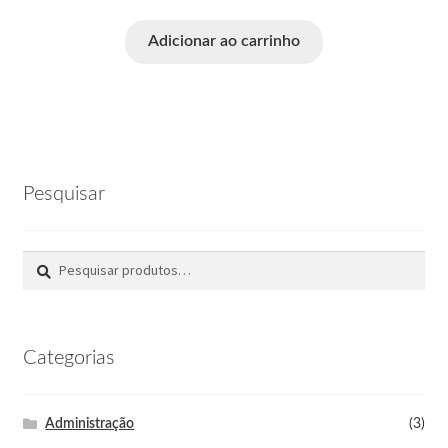
Adicionar ao carrinho
Pesquisar
Pesquisar
Categorias
Administração
(3)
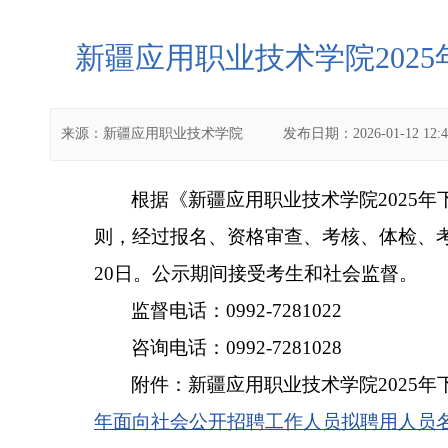
新疆应用职业技术学院202
来源：
新疆应用职业技术学院
发布日期：
2026-01-12 12:
根据《新疆应用职业技术学院2025
则，经过报名、资格审查、考核、体检、考察
20日。公示期间接受考生和社会监督。
监督电话：0992-7281022
咨询电话：0992-7281028
附件：新疆应用职业技术学院2025
年面向社会公开招聘工作人员拟聘用人员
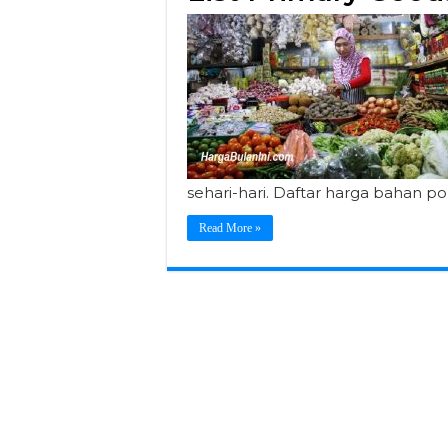
sehari-hari. Daftar harga bahan pok
Read More »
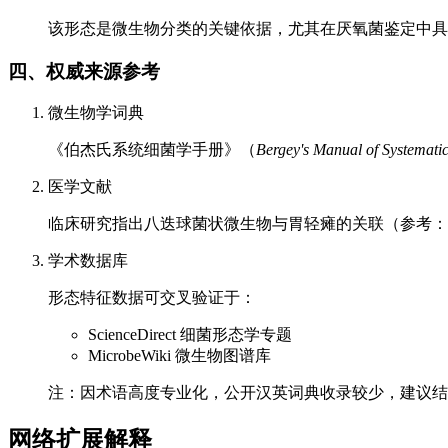
该形态是微生物分类的关键依据，尤其在厌氧菌鉴定中具
四、权威来源参考
微生物学词典
《伯杰氏系统细菌学手册》（
Bergey's Manual of Systemati
医学文献
临床研究指出八迭球菌状微生物与胃轻瘫的关联（参考：NCBI P
学术数据库
形态特征数据可交叉验证于：
ScienceDirect 细菌形态学专题
MicrobeWiki 微生物图谱库
注：因术语高度专业化，公开汉英词典收录较少，建议结
网络扩展解释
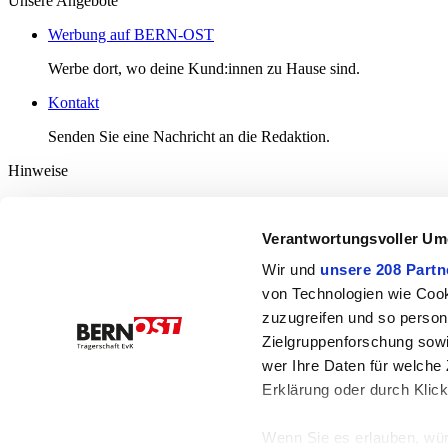
Unsere Angebote
Werbung auf BERN-OST
Werbe dort, wo deine Kund:innen zu Hause sind.
Kontakt
Senden Sie eine Nachricht an die Redaktion.
Hinweise
Diverse Informationen
Verantwortungsvoller Um
Häufige Fragen
Nutzungsbedingungen
Wir und
unsere 208 Partn
Kommentarrichtlinien
Datenschutzerklärung
von Technologien wie Cook
Datenschutz-Einstellungen
zuzugreifen und so person
Zielgruppenforschung sowi
Bern-Ost
Bahnhofplatz 3
wer Ihre Daten für welche 
3076 Worb
Erklärung oder durch Klic
031 832 00 23
079 853 92 10 (WhatsApp)
info@bern-ost.ch
Wenn Sie es erlauben, wür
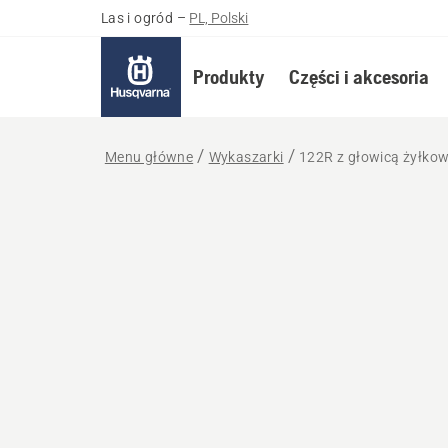
Las i ogród
–
PL, Polski
Produkty
Części i akcesoria
Menu główne
Wykaszarki
122R z głowicą żyłko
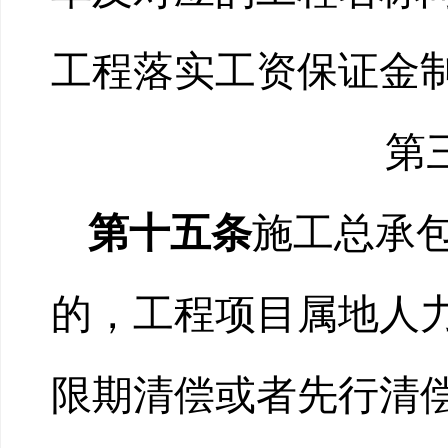
工程落实工资保证金
第
第十五条
施工总承
的，工程项目属地人
限期清偿或者先行清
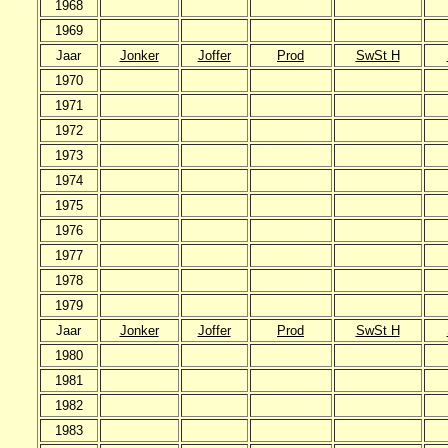
1968
1969
Jaar
Jonker
Joffer
Prod
SwSt H
1970
1971
1972
1973
1974
1975
1976
1977
1978
1979
Jaar
Jonker
Joffer
Prod
SwSt H
1980
1981
1982
1983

········

- **Required action**
Return the preceding entries verbatim, with the pictures excluded.

- **Exercise answer**
Adicionar ao carrinho
Pesquisar
Pesquisar
Categorias
Administração
(3)
新疆应用职业技术学院202
来源：
新疆应用职业技术学院
发布日期：
2026-01-12 12:
根据《新疆应用职业技术学院2025
则，经过报名、资格审查、考核、体检、考察
20日。公示期间接受考生和社会监督。
监督电话：0992-7281022
咨询电话：0992-7281028
附件：新疆应用职业技术学院2025
年面向社会公开招聘工作人员拟聘用人员
sehari-hari. Daftar harga bahan pok
Read More »
该形态是微生物分类的关键依据，尤其在厌氧菌鉴定中具
四、权威来源参考
微生物学词典
《伯杰氏系统细菌学手册》（
Bergey's Manual of Systemati
医学文献
临床研究指出八迭球菌状微生物与胃轻瘫的关联（参考：NCBI P
学术数据库
形态特征数据可交叉验证于：
ScienceDirect 细菌形态学专题
MicrobeWiki 微生物图谱库
注：因术语高度专业化，公开汉英词典收录较少，建议结
网络扩展解释
Unsere Angebote
Werbung auf BERN-OST
Werbe dort, wo deine Kund:innen zu Hause sind.
Kontakt
Senden Sie eine Nachricht an die Redaktion.
Hinweise
Diverse Informationen
Verantwortungsvoller Um
Häufige Fragen
Nutzungsbedingungen
Wir und
unsere 208 Partn
Kommentarrichtlinien
Datenschutzerklärung
von Technologien wie Cook
Datenschutz-Einstellungen
zuzugreifen und so person
Zielgruppenforschung sowi
Bern-Ost
Bahnhofplatz 3
wer Ihre Daten für welche 
3076 Worb
Erklärung oder durch Klic
031 832 00 23
079 853 92 10 (WhatsApp)
info@bern-ost.ch
Wenn Sie es erlauben, wür
Las i ogród
–
PL, Polski
Produkty
Części i akcesoria
Menu główne
Wykaszarki
122R z głowicą żyłko
工程落实工资保证金
第
第十五条
施工总承
的，工程项目属地人
限期清偿或者先行清
1968
1969
Jaar
Jonker
Joffer
Prod
SwSt H
1970
1971
1972
1973
1974
1975
1976
1977
1978
1979
Jaar
Jonker
Joffer
Prod
SwSt H
1980
1981
1982
1983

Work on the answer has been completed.